George Eliot Interactive Data
In this section, we provide several unique, interactive, "born-digital" models that enable researchers to explore previously unexplored facets of George Eliot’s life and works. These tools include:
Detailed Chronology of George Eliot’s Life
A highly detailed chronology visualized in two models: a branch model optimized for searching by date and a word-searchable calendar model. This tool includes more than 3,000 days of summaries and quotations from Eliot’s journals and letters, offering accurate biographical information and context for her writings.
Interactive Historical Maps
Explore Eliot’s travels through a set of interactive maps, including her first trip abroad in 1849 with the Brays, four trips to Italy with Lewes, and her honeymoon trip to Italy with Cross. In 2022, we added George Eliot's England, detailing places in her home country significant to her life and works. Most recently, in December 2024, we added an interactive map of Eliot's 1854 “honeymoon” trip to Germany with Lewes, complete with illustrations and a video map.
George Eliot’s Social Network
This tool visually represents Eliot's connections to family, friends, and business associates. It includes brief relationship summaries, portraits, and an index of relevant letters from the nine volumes of correspondence edited by G. S. Haight.

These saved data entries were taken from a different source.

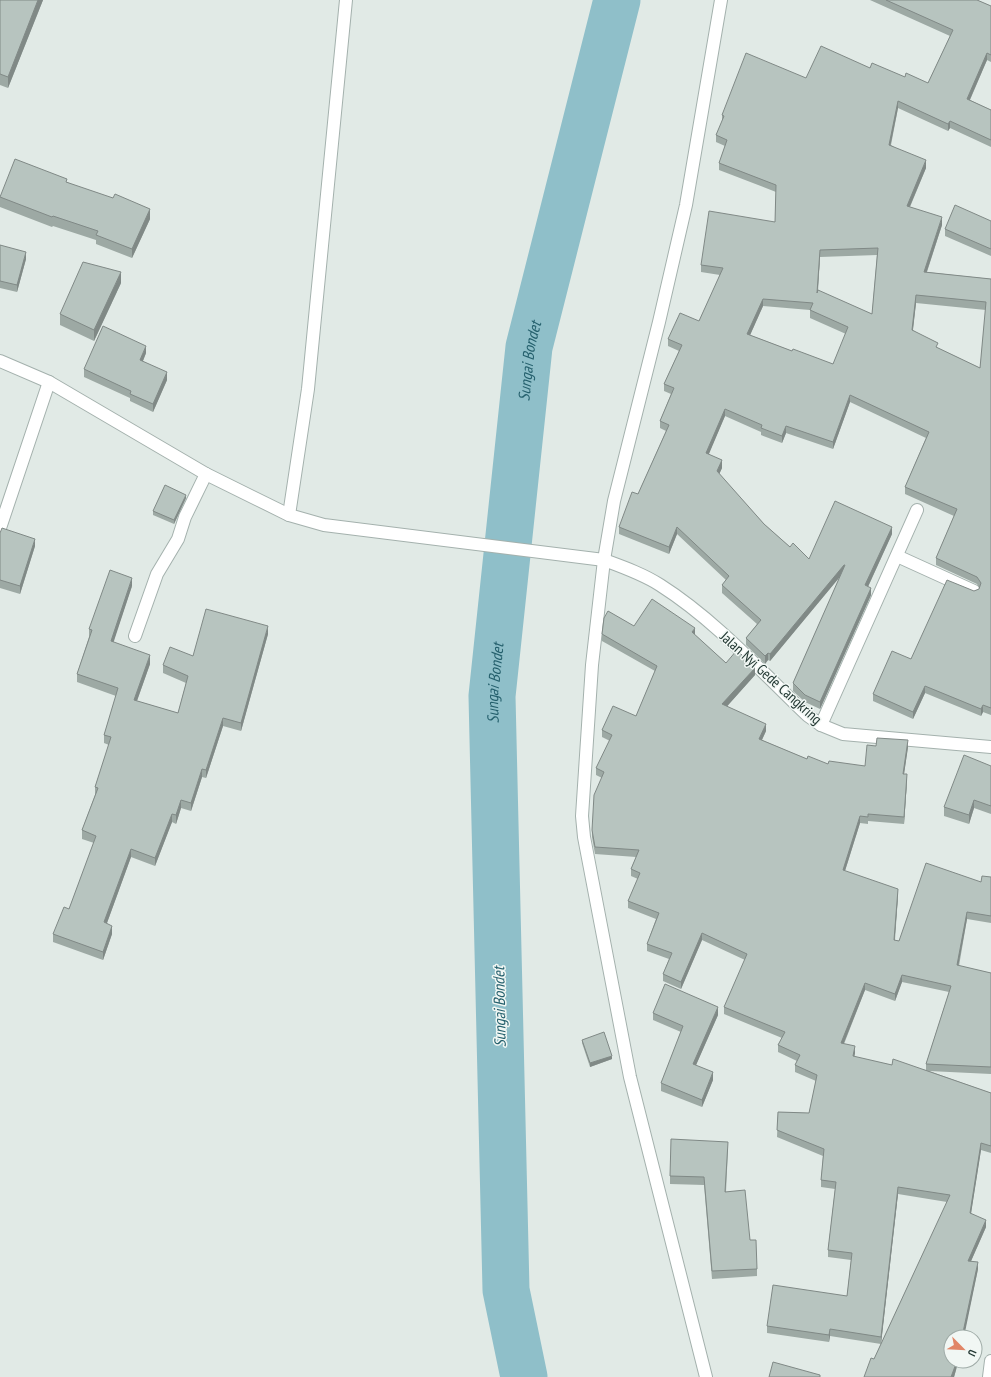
<svg xmlns="http://www.w3.org/2000/svg" width="991" height="1377" font-family="'PT Sans Narrow',sans-serif">
	<style>
		.lines { fill: none; stroke-linecap: round; stroke-linejoin: round }
		.river { stroke: #8fbfc9; stroke-width: 47 }
		.minor-casing { stroke: #a4b1ad; stroke-width: 14 }
		.minor { stroke: #fff; stroke-width: 12 }
		.wall { fill: #9da9a4; fill-rule: evenodd }
		.shaded-wall { fill: #808986 }
		.building { fill: #b7c4bf; stroke: #808986; fill-rule: evenodd }
		.labels { text-anchor: middle; stroke-width: 3; stroke-linejoin: round; paint-order: stroke }
		.street-label { font-size: 15px; fill: #233833; stroke: #f1f7f4 }
		.water-label { font-size: 16px; font-style: italic; fill: #25606d; stroke: #f1f7f4 }
	</style>
	<rect width="100%" height="100%" fill="#e1eae6"/>
	<g class="lines">
		<!-- river -->
		<path class="river" id="s1" d="M524,1377L506,1290L492,696L529,347L617,0"/>
		<defs>
			<g id="minor">
				<path d="M0,361L49,382L206,474L289,515L324,525L604,560C623,567 643,574 660,585C715,620 761,671 807,715L821,725L843,734L991,747"/>
				<path d="M289,515L308,389L346,0"/>
				<path d="M0,528L49,382"/>
				<path d="M897,556L974,591"/>
				<path d="M135,636L157,574L178,539L185,517L206,474"/>
				<path d="M821,725L917,510"/>
				<path d="M706,1377L630,1077L584,837L582,816L592,665L604,560L614,501L659,322L686,205L721,0"/>
				<path d="M989,1377L991,1361"/>
			</g>
		</defs>
		<!-- minor casing -->
		<use href="#minor" class="minor-casing"/>
		<!-- minor -->
		<use href="#minor" class="minor"/>
	</g>
	<!-- wall -->
	<g class="wall">
		<path d="M0,0H43L8,88L0,85Z"/>
		<path d="M870,0H977L991,6V62L987,60L970,100L991,110V147L950,128L948,131L898,108L891,145L926,168L910,207L942,225L927,272L991,279V715L983,712L981,716L925,693L913,719L873,701V694L911,659L974,591L979,589V588L977,584L936,565V558L954,516L905,494V487L926,438L850,402L833,449L786,433L782,443L761,435V432L725,416L708,455L722,468L719,474L764,524L790,547L809,559L892,534L868,587L871,595L820,709L805,702L793,691V683L841,575L770,661L768,660L765,664L746,645V638L757,624L722,593V585L726,580L677,534L669,554L619,534V527L638,494L666,431L660,428V421L671,394L664,391V384L679,351L668,346V339L699,321L720,275L701,272V265L775,222L776,192L719,170V163L725,146L716,142V135L722,122V115L806,78L870,68L928,83L950,36ZM877,255L872,314L818,292L820,257ZM916,303L986,310L980,368L938,348L913,330ZM763,306L810,310V318L846,334L833,364L792,351L750,335Z"/>
		<path d="M67,182L150,219L132,258L96,244V240L53,226L52,227L0,207V197Z"/>
		<path d="M991,221V256L945,236V229Z"/>
		<path d="M0,245L26,259L17,292L0,288Z"/>
		<path d="M121,283L94,341L60,325V314Z"/>
		<path d="M146,353L143,361L167,380L153,412L130,401V398L84,377V369Z"/>
		<path d="M186,498L174,524L153,515V511Z"/>
		<path d="M0,533L35,546L20,594L0,588Z"/>
		<path d="M132,586L113,642L150,664L137,701L178,713L186,683L163,673V665L268,634L241,731L223,726L206,778L202,777L191,811L181,808L176,824L172,822L155,866L131,857L107,923L112,934L103,960L53,942V934L69,909L94,843L82,839V830L95,795V787L109,745L104,743V735L116,696L77,682V674L89,637V629Z"/>
		<path d="M634,626L695,635L726,663L755,675L727,706L766,731L762,740L807,759L828,764L865,766L876,746L908,747L904,774L907,781L904,824L868,821V824L860,823L845,871L898,896L895,940L899,941L981,882L991,877V923L967,919L959,966L991,973V1074L929,1071L991,1093V1153L981,1150L971,1213L986,1227L971,1261L978,1269L956,1370L954,1377H864L874,1359L947,1202L898,1194L881,1344L830,1336L829,1342L767,1333V1326L847,1296L851,1260L828,1257V1250L835,1189L821,1187V1180L823,1156L777,1137L778,1112L809,1113L816,1081L795,1072V1065L797,1061L778,1052V1045L782,1038L724,1014V1007L745,960L702,940L681,989L663,981V974L669,959L647,951V944L656,919L628,908V901L638,879L631,876V869L636,857L595,854L592,837V830L602,778L596,775V768L610,741L602,737V730L636,716L655,671L602,641V634ZM902,982L949,992L926,1064V1070L892,1065L854,1057L855,1053L844,1044L865,990L895,1001Z"/>
		<path d="M991,766V814L974,808L969,824L944,816V807Z"/>
		<path d="M653,1013L718,1015L696,1065L713,1080L702,1107L661,1091V1083L681,1032L653,1020Z"/>
		<path d="M582,1040L612,1059L590,1067L582,1043Z"/>
		<path d="M728,1149L726,1192L750,1240L757,1269V1276L712,1279L704,1185L670,1184V1176Z"/>
	</g>
	<!-- shaded-wall -->
	<g class="shaded-wall">
		<path d="M38,0H43L8,88V77Z"/>
		<path d="M987,53V60L967,106V99Z"/>
		<path d="M898,101V108L889,152V145Z"/>
		<path d="M950,121V128L948,131V124Z"/>
		<path d="M926,160V168L907,213V206Z"/>
		<path d="M150,209V219L132,258V249Z"/>
		<path d="M942,217V225L924,280V272Z"/>
		<path d="M820,250V257L817,300V293Z"/>
		<path d="M26,252V259L17,292V285Z"/>
		<path d="M121,272V283L94,341V330Z"/>
		<path d="M916,295V303L912,337V330Z"/>
		<path d="M763,299V306L747,342V334Z"/>
		<path d="M146,346V353L140,368V360Z"/>
		<path d="M167,372V380L153,412V404Z"/>
		<path d="M850,395V402L833,449V442Z"/>
		<path d="M725,409V416L706,461V453Z"/>
		<path d="M786,426V433L782,443V436Z"/>
		<path d="M722,460V468L717,479V471Z"/>
		<path d="M186,495V498L174,524V520Z"/>
		<path d="M677,527V534L669,554V547Z"/>
		<path d="M892,527V534L865,593V585Z"/>
		<path d="M35,539V546L20,594V586Z"/>
		<path d="M844,565V572L770,661V654Z"/>
		<path d="M132,578V586L111,650V641Z"/>
		<path d="M871,588V595L820,709V702Z"/>
		<path d="M268,626V634L241,731V723Z"/>
		<path d="M695,628V635L692,632Z"/>
		<path d="M768,653V660L765,664V656Z"/>
		<path d="M150,655V664L134,709V700Z"/>
		<path d="M755,668V675L722,712V704Z"/>
		<path d="M925,686V693L913,719V712Z"/>
		<path d="M983,705V712L981,716V709Z"/>
		<path d="M223,718V726L206,778V770Z"/>
		<path d="M766,724V731L759,746V739Z"/>
		<path d="M908,740V747L903,781V774Z"/>
		<path d="M202,769V777L191,811V803Z"/>
		<path d="M907,774V781L904,824V817Z"/>
		<path d="M181,800V808L176,824V815Z"/>
		<path d="M974,800V808L969,824V815Z"/>
		<path d="M172,814V822L155,866V858Z"/>
		<path d="M860,816V823L843,877V870Z"/>
		<path d="M131,849V857L104,931V922Z"/>
		<path d="M898,889V896L894,947V940Z"/>
		<path d="M967,912V919L957,972V965Z"/>
		<path d="M112,926V934L103,960V952Z"/>
		<path d="M702,933V940L681,989V982Z"/>
		<path d="M902,975V982L895,1001V994Z"/>
		<path d="M865,983V990L841,1050V1043Z"/>
		<path d="M718,1007V1015L693,1072V1064Z"/>
		<path d="M855,1046V1053L853,1063V1056Z"/>
		<path d="M612,1056V1059L590,1067V1063Z"/>
		<path d="M713,1072V1080L702,1107V1100Z"/>
		<path d="M981,1143V1150L970,1220V1213Z"/>
		<path d="M898,1187V1194L881,1344V1337Z"/>
		<path d="M986,1220V1227L968,1268V1261Z"/>
		<path d="M978,1262V1269L964,1337H962Z"/>
		<path d="M830,1329V1336L829,1342V1335Z"/>
		<path d="M957,1361H958L956,1370L954,1377H951Z"/>
	</g>
	<!-- building -->
	<g class="building">
		<path d="M0,0H38L8,77L0,74Z"/>
		<path d="M886,0H977L991,6V55L987,53L967,99L991,110V140L950,121L948,124L898,101L889,145L926,160L907,206L942,217L924,272L991,279V708L983,705L981,709L925,686L913,712L873,694L892,651L911,659L947,580L974,591L979,589L981,583L977,577L936,558L957,509L905,487L929,432L850,395L833,442L786,426L782,436L761,428L762,425L725,409L706,453L722,460L717,471L764,524L790,547L793,543L809,559L835,501L892,527L865,585L871,588L820,702L805,695L793,683L845,565H844L770,654L768,653L765,656L746,638L761,620L722,585L729,576L677,527L669,547L619,527L632,492L638,494L669,425L660,421L674,388L664,384L682,345L668,339L680,313L699,321L723,268L701,265L709,211L775,222L776,185L719,163L727,140L716,135L724,116L722,115L746,53L806,78L821,46L870,68L872,63L905,77L906,73L928,83L953,30ZM878,248L872,314L818,290L817,293L820,250ZM916,295L986,302L980,368L936,347L938,343L912,330ZM763,299L813,303L810,310L848,327L833,364L793,349L792,351L747,334Z"/>
		<path d="M15,159L67,179L66,182L113,198L115,194L150,209L132,249L96,235L98,231L53,216L52,217L0,197Z"/>
		<path d="M955,205L991,221V249L945,229Z"/>
		<path d="M0,245L26,252L17,285L0,281Z"/>
		<path d="M83,262L121,272L94,330L60,314Z"/>
		<path d="M103,326L146,346L140,360L167,372L153,404L130,394L131,391L84,369Z"/>
		<path d="M165,485L186,495L174,520L153,511Z"/>
		<path d="M2,528L35,539L20,586L0,580V533Z"/>
		<path d="M110,570L132,578L111,641L150,655L134,700L178,713L188,676L163,665L170,647L193,656L206,609L268,626L241,723L223,718L206,770L202,769L191,803L181,800L176,815L172,814L155,858L131,849L104,922L112,926L103,952L53,934L64,907L69,909L96,836L82,830L98,788L95,787L111,737L104,735L118,688L77,674L92,630L89,629Z"/>
		<path d="M652,599L695,628L692,632L726,663L737,650L755,668L722,704L766,724L759,739L807,759L808,756L828,764L829,761L865,766L867,745L876,746L877,738L908,740L903,774H907L904,817L868,814V817L860,816L843,870L898,889L894,940L899,941L926,863L981,882L982,876L991,877V916L967,912L957,965L991,973V1067L926,1064L951,986L902,975L895,994L865,983L841,1043L855,1046L853,1056L892,1065L893,1059L991,1093V1146L981,1143L970,1213L986,1220L968,1261L978,1262L962,1337H951V1361H957L951,1377H864L871,1358L874,1359L950,1195L898,1187L881,1337L830,1329L829,1335L767,1326L773,1285L847,1296L852,1253L828,1250L836,1182L821,1180L824,1149L777,1130L778,1112L809,1113L817,1075L795,1065L800,1055L778,1045L785,1032L724,1007L747,954L702,933L681,982L663,974L672,953L647,944L659,913L628,901L640,873L631,869L639,850L595,847L592,830L594,795L604,772L596,768L612,735L602,730L613,706L636,716L657,666L602,634L604,618L608,611L634,626Z"/>
		<path d="M964,755L991,766V806L974,800L969,815L944,807Z"/>
		<path d="M665,984L718,1007L693,1064L713,1072L702,1100L661,1083L683,1026L653,1013Z"/>
		<path d="M604,1032L612,1056L590,1063L582,1040Z"/>
		<path d="M671,1139L728,1142L725,1192L745,1190L750,1240H756L757,1269L712,1271L704,1177L670,1176Z"/>
		<path d="M773,1362L820,1375V1377H769Z"/>
	</g>
	<g class="labels">
		<!-- street labels -->
		<g class="street-label">
			<text transform="translate(771 678) rotate(42)" y="5">Jalan Nyi Gede Cangkring</text>
		</g>
		<!-- water labels -->
		<g class="water-label">
			<text dy="6" stroke="none"><textPath href="#s1" startOffset="1020">Sungai Bondet</textPath></text>
			<text dy="6" stroke="none"><textPath href="#s1" startOffset="696">Sungai Bondet</textPath></text>
			<text transform="translate(499 1007) rotate(-91)" y="6">Sungai Bondet</text>
		</g>
	</g>
	<!-- north arrow -->
	<g transform="translate(963 1349) rotate(114)"><circle r="19" fill="#f1f7f4" stroke="#9faba7"/>
	<path d="M0-3L7 15L0 10L-7 15Z" fill="#e18667"/>
	<text y="-6" font-size="11" font-weight="bold" text-anchor="middle" fill="#233833">U</text>
	</g>
</svg>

Dictionary of George Eliot's People and Places
A database application that allows users to quickly identify named places and characters in Eliot's works, providing a valuable reference for researchers.
George Eliot Text Explorer
Launched in 2024 after three years of development, this concordance tool allows users to search for any word or phrase in Eliot’s fiction, nonfiction, or poetry. The Text Explorer provides each use in context and instantly retrieves related quotations. The tool required converting all published writings from PDFs to machine-readable TEI-encoded XML text, a process involving hundreds of hours of editing.
Chapter Summaries by AI
In Fall 2023, we input ONLY George Eliot’s texts into OpenAI’s Premium large language model to generate chapter-by-chapter summaries, character names, settings, and key quotations. The results are fascinating—some predictable, others surprising—and help researchers pinpoint scenes for closer analysis.